Salman, an astronomer whose specialized technical research involves star formation (among other things) is also deeply interested in the intersection of science and public life (the position that he holds was designed to bridge the gap between the sciences and the humanities). He was always particularly interested and eventually developed an academic concentration in such phenomena as the popularity of pseudo-science (e.g. UFO theories and the paranormal) and the resistance to real science. The latter notably includes the sudden resurgence of popular opposition to the theory of evolution. We think of the phenomenon mainly in the context of the Protestant fundamentalist west, but as he has shown (see an earlier post), it is also a growing force in the Muslim world.
Here, a sample quote:
“There is an increasingly urgent need for understanding and education about Islam and Muslim societies,” said Hameed. “This is perhaps the only center focused on examination of intersections and interactions between science and Muslim societies, (both in Muslim-majority countries and in Muslim diasporas in the West. It will bring together scholars working across disciplines on a significant set of questions and issues.”Read the full story here (includes radio interview). You can see more of Salman's work on Irtiqa: A Science and Religion Blog (also blogrolled with updates in the right margin of this page).

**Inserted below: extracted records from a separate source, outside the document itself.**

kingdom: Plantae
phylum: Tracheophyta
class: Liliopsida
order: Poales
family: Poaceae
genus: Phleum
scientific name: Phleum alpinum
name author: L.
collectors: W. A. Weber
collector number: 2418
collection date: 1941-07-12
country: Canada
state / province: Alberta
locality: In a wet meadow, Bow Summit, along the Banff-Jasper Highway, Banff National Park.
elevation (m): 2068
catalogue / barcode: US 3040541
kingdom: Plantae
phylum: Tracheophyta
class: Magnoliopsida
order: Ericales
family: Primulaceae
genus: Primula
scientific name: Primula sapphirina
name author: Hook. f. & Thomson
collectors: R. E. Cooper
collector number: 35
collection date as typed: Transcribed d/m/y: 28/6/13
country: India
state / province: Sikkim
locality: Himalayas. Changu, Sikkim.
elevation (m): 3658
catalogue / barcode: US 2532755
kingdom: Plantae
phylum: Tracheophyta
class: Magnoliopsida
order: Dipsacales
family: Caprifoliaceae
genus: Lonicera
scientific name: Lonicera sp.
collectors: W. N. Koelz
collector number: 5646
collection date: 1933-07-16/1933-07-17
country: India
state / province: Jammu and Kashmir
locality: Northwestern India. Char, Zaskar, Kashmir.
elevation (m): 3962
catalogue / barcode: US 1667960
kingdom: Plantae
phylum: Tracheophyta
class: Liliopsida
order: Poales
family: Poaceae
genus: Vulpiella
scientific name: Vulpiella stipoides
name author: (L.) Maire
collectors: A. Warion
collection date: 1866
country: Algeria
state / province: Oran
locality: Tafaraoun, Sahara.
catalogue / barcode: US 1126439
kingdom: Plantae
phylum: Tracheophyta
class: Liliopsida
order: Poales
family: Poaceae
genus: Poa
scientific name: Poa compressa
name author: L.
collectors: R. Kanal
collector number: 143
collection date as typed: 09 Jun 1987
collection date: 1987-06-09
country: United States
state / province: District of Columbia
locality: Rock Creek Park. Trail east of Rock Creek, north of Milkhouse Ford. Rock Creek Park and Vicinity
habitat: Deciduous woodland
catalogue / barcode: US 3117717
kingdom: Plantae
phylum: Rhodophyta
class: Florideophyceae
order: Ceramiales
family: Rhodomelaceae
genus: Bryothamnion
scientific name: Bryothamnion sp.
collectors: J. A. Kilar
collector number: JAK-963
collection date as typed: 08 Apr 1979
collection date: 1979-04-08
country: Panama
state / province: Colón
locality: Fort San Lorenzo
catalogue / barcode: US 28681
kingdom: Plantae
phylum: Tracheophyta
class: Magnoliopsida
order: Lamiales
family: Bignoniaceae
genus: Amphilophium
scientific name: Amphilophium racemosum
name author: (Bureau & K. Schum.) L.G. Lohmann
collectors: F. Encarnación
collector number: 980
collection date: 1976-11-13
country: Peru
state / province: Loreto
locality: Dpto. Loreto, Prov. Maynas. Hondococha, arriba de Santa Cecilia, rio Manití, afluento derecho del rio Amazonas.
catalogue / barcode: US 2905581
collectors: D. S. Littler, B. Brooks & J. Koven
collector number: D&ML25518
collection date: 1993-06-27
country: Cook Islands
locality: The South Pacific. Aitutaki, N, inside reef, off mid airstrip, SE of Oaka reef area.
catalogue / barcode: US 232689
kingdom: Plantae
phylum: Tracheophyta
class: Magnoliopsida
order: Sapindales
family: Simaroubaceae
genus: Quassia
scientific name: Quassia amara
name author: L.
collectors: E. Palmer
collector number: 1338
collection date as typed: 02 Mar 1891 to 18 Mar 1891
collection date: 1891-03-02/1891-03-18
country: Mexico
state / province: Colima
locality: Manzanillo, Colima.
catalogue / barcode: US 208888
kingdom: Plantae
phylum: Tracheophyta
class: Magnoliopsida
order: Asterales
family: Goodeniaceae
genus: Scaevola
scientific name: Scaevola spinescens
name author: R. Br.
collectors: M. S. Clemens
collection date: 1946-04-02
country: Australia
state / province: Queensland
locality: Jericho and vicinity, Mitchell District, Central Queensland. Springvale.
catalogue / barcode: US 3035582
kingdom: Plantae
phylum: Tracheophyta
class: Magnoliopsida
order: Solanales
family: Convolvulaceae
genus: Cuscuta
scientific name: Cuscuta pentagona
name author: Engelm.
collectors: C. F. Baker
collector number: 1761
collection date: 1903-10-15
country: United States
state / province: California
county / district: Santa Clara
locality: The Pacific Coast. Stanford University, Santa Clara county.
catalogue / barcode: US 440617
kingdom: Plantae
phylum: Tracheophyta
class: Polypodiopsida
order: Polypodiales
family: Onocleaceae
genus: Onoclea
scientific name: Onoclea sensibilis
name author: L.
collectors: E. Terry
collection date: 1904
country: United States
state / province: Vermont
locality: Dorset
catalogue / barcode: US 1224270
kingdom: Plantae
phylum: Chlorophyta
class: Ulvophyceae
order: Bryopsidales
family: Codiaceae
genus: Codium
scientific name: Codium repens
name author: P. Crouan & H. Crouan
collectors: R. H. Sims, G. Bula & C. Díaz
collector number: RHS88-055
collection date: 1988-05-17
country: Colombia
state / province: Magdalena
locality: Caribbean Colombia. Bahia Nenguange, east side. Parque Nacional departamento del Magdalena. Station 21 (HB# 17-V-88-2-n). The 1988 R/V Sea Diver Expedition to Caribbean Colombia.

At a time when science is becoming increasingly important in everyday life and for economic development, it is important to understand how it is understood and taught, and the role it plays in various Muslim societies, where religion plays a significant cultural role, Hameed said.
“This relationship with science is complex, and increasingly so, as science is freighted with issues of colonialism, modernity and progress, as well as moral and religious implications.”